= EXERCISE AIM =
Rewrite the entries below with every "ConvoBots" changed to "TalkBots" and nothing else altered. Omit the pictures from your answer.

= DATA SHOWN =
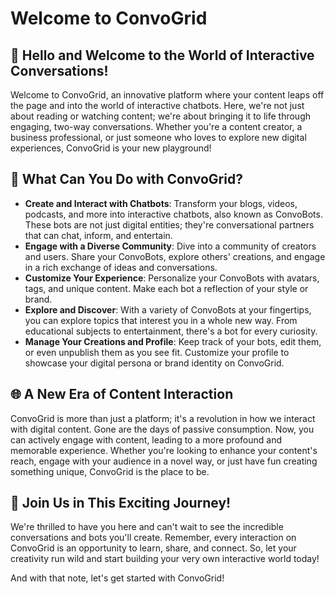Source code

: # Welcome to ConvoGrid

## **🌟 Hello and Welcome to the World of Interactive Conversations!**

Welcome to ConvoGrid, an innovative platform where your content leaps off the page and into the world of interactive chatbots. Here, we're not just about reading or watching content; we're about bringing it to life through engaging, two-way conversations. Whether you're a content creator, a business professional, or just someone who loves to explore new digital experiences, ConvoGrid is your new playground!

## **🚀 What Can You Do with ConvoGrid?**

* **Create and Interact with Chatbots**: Transform your blogs, videos, podcasts, and more into interactive chatbots, also known as ConvoBots. These bots are not just digital entities; they're conversational partners that can chat, inform, and entertain.
* **Engage with a Diverse Community**: Dive into a community of creators and users. Share your ConvoBots, explore others' creations, and engage in a rich exchange of ideas and conversations.
* **Customize Your Experience**: Personalize your ConvoBots with avatars, tags, and unique content. Make each bot a reflection of your style or brand.
* **Explore and Discover**: With a variety of ConvoBots at your fingertips, you can explore topics that interest you in a whole new way. From educational subjects to entertainment, there's a bot for every curiosity.
* **Manage Your Creations and Profile**: Keep track of your bots, edit them, or even unpublish them as you see fit. Customize your profile to showcase your digital persona or brand identity on ConvoGrid.

## **🌐 A New Era of Content Interaction**

ConvoGrid is more than just a platform; it's a revolution in how we interact with digital content. Gone are the days of passive consumption. Now, you can actively engage with content, leading to a more profound and memorable experience. Whether you're looking to enhance your content's reach, engage with your audience in a novel way, or just have fun creating something unique, ConvoGrid is the place to be.

## **🤝 Join Us in This Exciting Journey!**

We're thrilled to have you here and can't wait to see the incredible conversations and bots you'll create. Remember, every interaction on ConvoGrid is an opportunity to learn, share, and connect. So, let your creativity run wild and start building your very own interactive world today!

And with that note, let's get started with ConvoGrid!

= OUTPUT OF THE EXERCISE =
Source code

: # Welcome to ConvoGrid

## **🌟 Hello and Welcome to the World of Interactive Conversations!**

Welcome to ConvoGrid, an innovative platform where your content leaps off the page and into the world of interactive chatbots. Here, we're not just about reading or watching content; we're about bringing it to life through engaging, two-way conversations. Whether you're a content creator, a business professional, or just someone who loves to explore new digital experiences, ConvoGrid is your new playground!

## **🚀 What Can You Do with ConvoGrid?**

* **Create and Interact with Chatbots**: Transform your blogs, videos, podcasts, and more into interactive chatbots, also known as TalkBots. These bots are not just digital entities; they're conversational partners that can chat, inform, and entertain.
* **Engage with a Diverse Community**: Dive into a community of creators and users. Share your TalkBots, explore others' creations, and engage in a rich exchange of ideas and conversations.
* **Customize Your Experience**: Personalize your TalkBots with avatars, tags, and unique content. Make each bot a reflection of your style or brand.
* **Explore and Discover**: With a variety of TalkBots at your fingertips, you can explore topics that interest you in a whole new way. From educational subjects to entertainment, there's a bot for every curiosity.
* **Manage Your Creations and Profile**: Keep track of your bots, edit them, or even unpublish them as you see fit. Customize your profile to showcase your digital persona or brand identity on ConvoGrid.

## **🌐 A New Era of Content Interaction**

ConvoGrid is more than just a platform; it's a revolution in how we interact with digital content. Gone are the days of passive consumption. Now, you can actively engage with content, leading to a more profound and memorable experience. Whether you're looking to enhance your content's reach, engage with your audience in a novel way, or just have fun creating something unique, ConvoGrid is the place to be.

## **🤝 Join Us in This Exciting Journey!**

We're thrilled to have you here and can't wait to see the incredible conversations and bots you'll create. Remember, every interaction on ConvoGrid is an opportunity to learn, share, and connect. So, let your creativity run wild and start building your very own interactive world today!

And with that note, let's get started with ConvoGrid!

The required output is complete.